Based in Europe, the group blended traditional Paraguayan music with popular arrangements and performed many South American and Mexican tunes and songs, including classics, such as "Guantanamera", "Cielito Lindo" and "Pajaro Campana (The Bell Bird)". Most famous in the 1960s, the group retained its popularity, selling many albums and appearing at many concerts throughout the world.

==Background==
Paraguayan singer and guitarist Luis Alberto del Paraná (born Luis Osmer Meza) was recruited by Gumersindo Ayala Aquino to form the trio Los Guaireños with fellow guitarist and singer Humberto Barúa and harpist Digno García. The group began touring in Paraguay in 1945 and moved on first to Argentine and then throughout Latin America. When the trio's contract ended, the three, then in Mexico City, re-formed as Trío Paraguayo and settled in Peru. In 1952, Paraná returned to Paraguay.

==1953–1956==
Through the efforts of politician and poet Epifanio Méndez Fleitas to promote Paraguayan music in Europe, a new group, Trío Los Paraguayos, was formed with Paraná, Digno García and Agustín Barboza. The president of Paraguay, Federico Chaves, and his finance minister, Guillermo Enciso Velloso, signed an executive decree in November 1953 providing each member of the trio the sum of US$3200 and diplomatic passports for what was called an "official cultural mission".
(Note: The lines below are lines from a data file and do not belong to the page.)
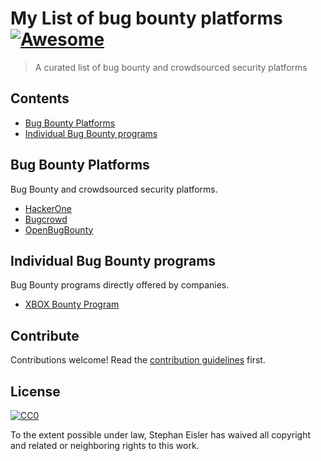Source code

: # My List of bug bounty platforms [![Awesome](https://awesome.re/badge.svg)](https://awesome.re)

> A curated list of bug bounty and crowdsourced security platforms


## Contents

- [Bug Bounty Platforms](#section)
- [Individual Bug Bounty programs](#section)


## Bug Bounty Platforms

Bug Bounty and crowdsourced security platforms.

- [HackerOne](https://www.hackerone.com)
- [Bugcrowd](https://www.bugcrowd.com)
- [OpenBugBounty](https://www.openbugbounty.org)

## Individual Bug Bounty programs

Bug Bounty programs directly offered by companies.

- [XBOX Bounty Program](https://www.microsoft.com/en-us/msrc/bounty-xbox)



## Contribute

Contributions welcome! Read the [contribution guidelines](contributing.md) first.


## License

[![CC0](https://mirrors.creativecommons.org/presskit/buttons/88x31/svg/cc-zero.svg)](https://creativecommons.org/publicdomain/zero/1.0)

To the extent possible under law, Stephan Eisler has waived all copyright and
related or neighboring rights to this work.
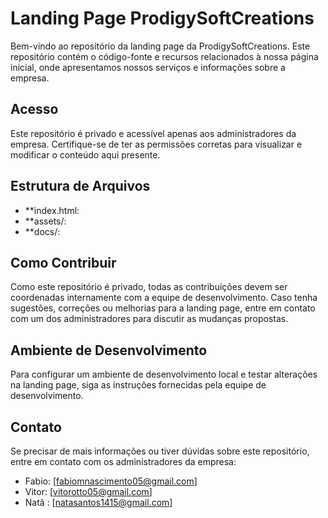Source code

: # Landing Page ProdigySoftCreations

Bem-vindo ao repositório da landing page da ProdigySoftCreations. Este repositório contém o código-fonte e recursos relacionados à nossa página inicial, onde apresentamos nossos serviços e informações sobre a empresa.

## Acesso

Este repositório é privado e acessível apenas aos administradores da empresa. Certifique-se de ter as permissões corretas para visualizar e modificar o conteúdo aqui presente.

## Estrutura de Arquivos

- **index.html:
- **assets/:
- **docs/:

## Como Contribuir

Como este repositório é privado, todas as contribuições devem ser coordenadas internamente com a equipe de desenvolvimento. Caso tenha sugestões, correções ou melhorias para a landing page, entre em contato com um dos administradores para discutir as mudanças propostas.

## Ambiente de Desenvolvimento

Para configurar um ambiente de desenvolvimento local e testar alterações na landing page, siga as instruções fornecidas pela equipe de desenvolvimento.

## Contato

Se precisar de mais informações ou tiver dúvidas sobre este repositório, entre em contato com os administradores da empresa:

- Fabio: [fabiomnascimento05@gmail.com]
- Vitor: [vitorotto05@gmail.com]
- Natã : [natasantos1415@gmail.com]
In May 1954 they arrived in Europe and began performing in Italy, France and Belgium. In Antwerp, they auditioned for the Dutch Philips Records and were signed to a record deal, which resulted in successful albums, EPs and singles.
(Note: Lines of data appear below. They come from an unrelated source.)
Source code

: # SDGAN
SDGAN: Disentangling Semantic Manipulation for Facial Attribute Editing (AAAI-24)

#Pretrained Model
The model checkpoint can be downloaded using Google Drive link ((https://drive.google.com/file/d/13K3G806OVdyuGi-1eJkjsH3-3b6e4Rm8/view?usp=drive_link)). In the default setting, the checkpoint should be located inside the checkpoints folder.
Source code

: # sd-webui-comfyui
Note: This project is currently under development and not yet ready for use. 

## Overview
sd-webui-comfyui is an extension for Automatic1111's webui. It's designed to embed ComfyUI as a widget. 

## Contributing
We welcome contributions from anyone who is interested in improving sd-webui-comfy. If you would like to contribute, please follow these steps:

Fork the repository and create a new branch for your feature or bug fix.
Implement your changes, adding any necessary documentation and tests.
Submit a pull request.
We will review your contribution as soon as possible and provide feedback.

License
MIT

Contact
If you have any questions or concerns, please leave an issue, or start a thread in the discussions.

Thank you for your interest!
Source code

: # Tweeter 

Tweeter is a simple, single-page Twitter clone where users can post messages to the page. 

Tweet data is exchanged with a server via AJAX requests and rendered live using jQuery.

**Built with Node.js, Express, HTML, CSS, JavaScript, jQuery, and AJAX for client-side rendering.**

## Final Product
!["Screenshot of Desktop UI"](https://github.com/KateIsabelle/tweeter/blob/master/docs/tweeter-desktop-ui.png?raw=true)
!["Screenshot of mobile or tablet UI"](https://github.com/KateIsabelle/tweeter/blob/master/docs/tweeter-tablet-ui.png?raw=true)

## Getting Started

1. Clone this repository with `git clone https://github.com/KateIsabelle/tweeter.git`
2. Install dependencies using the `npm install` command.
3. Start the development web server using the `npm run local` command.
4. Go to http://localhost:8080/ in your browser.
With the end of their official cultural mission and the expiration of the trio's contract, the trio split up but the three members remained in Europe.

==1956–1974==
In 1956, Paraná formed Luis Alberto del Paraná y su Trío Los Paraguayos with his brother Reynaldo Meza, Rubito Medina and harpist José de los Santos González. The other former Trío Los Paraguayos members formed groups including Digno García y su Trío del Paraguay, Agustín Barboza y sus Compañeros and Agustín Barboza And His Paraguayan Trio.

The most successful, though was Paraná's band, which had a string of hit albums with Philips including Ambassadors Of Romance (1958) and Songs And Dances Of Latin America (1961). Managed by Johnny Stark, the group would go on to sell over 20 million albums for Philips and become the most successful Paraguayan artists worldwide. The band performed in 76 countries in venues such as Royal Albert Hall in London, the Olympia in Paris, Hilton Hotel in Cairo, Madison Square Garden in New York and for twenty thousand people in Tokyo.
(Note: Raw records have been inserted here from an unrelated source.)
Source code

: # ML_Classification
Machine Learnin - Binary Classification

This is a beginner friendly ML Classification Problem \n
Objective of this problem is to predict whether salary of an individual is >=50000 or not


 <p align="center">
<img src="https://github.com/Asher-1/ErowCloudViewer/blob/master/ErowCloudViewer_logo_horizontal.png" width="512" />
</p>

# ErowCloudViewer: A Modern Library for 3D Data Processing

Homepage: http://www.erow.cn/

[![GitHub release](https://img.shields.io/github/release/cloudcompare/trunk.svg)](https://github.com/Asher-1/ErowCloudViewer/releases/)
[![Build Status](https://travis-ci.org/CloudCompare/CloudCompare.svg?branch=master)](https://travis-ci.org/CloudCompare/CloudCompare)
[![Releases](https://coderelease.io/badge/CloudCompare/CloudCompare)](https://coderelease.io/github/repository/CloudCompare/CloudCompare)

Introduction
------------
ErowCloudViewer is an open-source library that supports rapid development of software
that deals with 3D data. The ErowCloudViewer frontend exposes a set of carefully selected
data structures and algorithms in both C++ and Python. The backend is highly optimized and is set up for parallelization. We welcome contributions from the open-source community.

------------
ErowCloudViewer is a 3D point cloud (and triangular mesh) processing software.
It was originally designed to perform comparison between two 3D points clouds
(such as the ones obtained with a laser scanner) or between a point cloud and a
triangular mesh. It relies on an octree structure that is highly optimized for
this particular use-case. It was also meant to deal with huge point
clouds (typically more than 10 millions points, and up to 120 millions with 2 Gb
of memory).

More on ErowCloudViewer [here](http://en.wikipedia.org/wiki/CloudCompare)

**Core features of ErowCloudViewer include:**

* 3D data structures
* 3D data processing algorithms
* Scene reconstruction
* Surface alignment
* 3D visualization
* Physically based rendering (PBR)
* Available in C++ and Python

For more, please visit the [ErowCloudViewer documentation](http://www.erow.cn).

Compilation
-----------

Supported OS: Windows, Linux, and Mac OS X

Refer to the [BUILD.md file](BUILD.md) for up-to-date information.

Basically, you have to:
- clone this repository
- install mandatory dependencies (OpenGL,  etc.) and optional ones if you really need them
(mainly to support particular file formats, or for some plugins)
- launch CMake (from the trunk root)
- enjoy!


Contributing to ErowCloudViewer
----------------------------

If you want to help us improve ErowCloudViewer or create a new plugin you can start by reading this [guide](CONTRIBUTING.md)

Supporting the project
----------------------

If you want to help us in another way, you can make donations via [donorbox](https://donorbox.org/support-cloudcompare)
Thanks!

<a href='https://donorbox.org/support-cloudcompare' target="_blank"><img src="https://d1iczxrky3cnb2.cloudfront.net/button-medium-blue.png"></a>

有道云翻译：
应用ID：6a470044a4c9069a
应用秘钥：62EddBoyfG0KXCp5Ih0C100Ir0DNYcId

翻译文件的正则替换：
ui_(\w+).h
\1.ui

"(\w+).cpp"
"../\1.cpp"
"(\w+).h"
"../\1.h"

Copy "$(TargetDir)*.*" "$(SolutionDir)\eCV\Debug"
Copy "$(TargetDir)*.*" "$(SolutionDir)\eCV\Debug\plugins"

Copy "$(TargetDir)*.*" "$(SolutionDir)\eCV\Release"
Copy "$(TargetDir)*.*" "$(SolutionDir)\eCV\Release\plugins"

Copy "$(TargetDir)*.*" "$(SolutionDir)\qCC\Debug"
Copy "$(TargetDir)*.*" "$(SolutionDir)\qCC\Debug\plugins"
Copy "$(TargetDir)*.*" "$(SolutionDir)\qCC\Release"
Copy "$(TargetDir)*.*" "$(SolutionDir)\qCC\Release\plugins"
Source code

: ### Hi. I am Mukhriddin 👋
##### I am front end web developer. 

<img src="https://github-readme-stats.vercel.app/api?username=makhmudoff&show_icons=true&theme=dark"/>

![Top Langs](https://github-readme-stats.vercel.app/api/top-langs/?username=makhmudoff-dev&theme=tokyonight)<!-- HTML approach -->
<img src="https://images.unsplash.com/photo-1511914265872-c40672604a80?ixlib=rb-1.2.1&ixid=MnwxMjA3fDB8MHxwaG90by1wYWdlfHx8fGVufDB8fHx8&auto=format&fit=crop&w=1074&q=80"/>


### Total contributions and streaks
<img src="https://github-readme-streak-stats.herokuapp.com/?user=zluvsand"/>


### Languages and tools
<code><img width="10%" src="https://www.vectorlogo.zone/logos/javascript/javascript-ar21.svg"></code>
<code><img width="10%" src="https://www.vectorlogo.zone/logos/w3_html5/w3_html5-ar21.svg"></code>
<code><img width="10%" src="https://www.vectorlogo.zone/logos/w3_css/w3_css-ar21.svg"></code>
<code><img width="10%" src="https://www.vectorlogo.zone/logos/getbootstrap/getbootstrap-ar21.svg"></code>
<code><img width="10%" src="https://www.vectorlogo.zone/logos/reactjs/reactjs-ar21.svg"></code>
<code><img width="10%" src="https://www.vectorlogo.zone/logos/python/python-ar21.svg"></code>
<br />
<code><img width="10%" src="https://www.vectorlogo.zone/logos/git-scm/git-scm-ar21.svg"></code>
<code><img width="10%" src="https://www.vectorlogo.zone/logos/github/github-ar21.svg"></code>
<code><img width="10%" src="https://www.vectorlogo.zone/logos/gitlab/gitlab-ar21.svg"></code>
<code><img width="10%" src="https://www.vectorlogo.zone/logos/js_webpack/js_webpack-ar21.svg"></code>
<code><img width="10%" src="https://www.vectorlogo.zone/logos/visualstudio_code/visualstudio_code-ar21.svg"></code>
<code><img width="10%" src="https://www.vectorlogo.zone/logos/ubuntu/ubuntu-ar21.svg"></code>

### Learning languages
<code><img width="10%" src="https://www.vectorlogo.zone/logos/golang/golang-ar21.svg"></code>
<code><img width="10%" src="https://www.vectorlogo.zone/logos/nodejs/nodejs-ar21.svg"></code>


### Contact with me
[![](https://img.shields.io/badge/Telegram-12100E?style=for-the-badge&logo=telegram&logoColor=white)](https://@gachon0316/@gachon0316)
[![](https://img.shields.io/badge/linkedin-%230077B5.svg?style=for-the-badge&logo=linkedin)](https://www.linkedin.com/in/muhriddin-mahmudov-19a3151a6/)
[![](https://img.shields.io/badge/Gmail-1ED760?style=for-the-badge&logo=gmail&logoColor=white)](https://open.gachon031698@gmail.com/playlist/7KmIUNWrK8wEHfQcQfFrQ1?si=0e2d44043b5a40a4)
Paraná appeared in and provided music for the 1962 Argentine film La Burrerita de Ypacaraí. Along with the Beatles, Marlene Dietrich and others, the band performed at the 1963 Royal Variety Performance at the Prince of Wales Theatre in London before a royal audience, performing "Bésame Mucho" (with Meza on vocals) at the request of the Beatles. The group was also chosen for the 1966 Sanremo Music Festival song contest in Italy.

The group's extravagant outfits and their simplified ballad- or bolero-style arrangements and orchestrations followed the market patterns of commercial popular music of the time, but also brought the band some criticism. Nevertheless, the group remained immensely popular in Paraguay.

By 1974, the group consisted of Paraná, his brother Meza, bandoneonist Alfredo Marcucci, Arsenio Jara, Ángel "Pato" García and Oscar Ramos Ramírez. Paraná died suddenly at age 48 in London in 1974 following an appearance in Moscow, bringing an end to the second iteration of Los Paraguayos.

==1974–2002==
With the death of Paraná, his brother Reynaldo Meza took over as Reynaldo Meza y los Paraguayos leading the band until his death in July 2002.

==Other groups==
With the success of Paraná's Paraguayos, other similar groups sought to capitalize on their popularity. Another band, Los 3 Paraguayos also performed and recorded in Europe in the early 1960s and soon split to form Félix De Ypacaraí y sus Paraguayos, Los Fabulosos 3 Paraguayos and Pablito y sus Trovadores Paraguayos.

The comedy rock band, Alberto y Lost Trios Paranoias, from the 1970s took their name as a satirical version of Luis Alberto del Paraná y su Trío Los Paraguayos.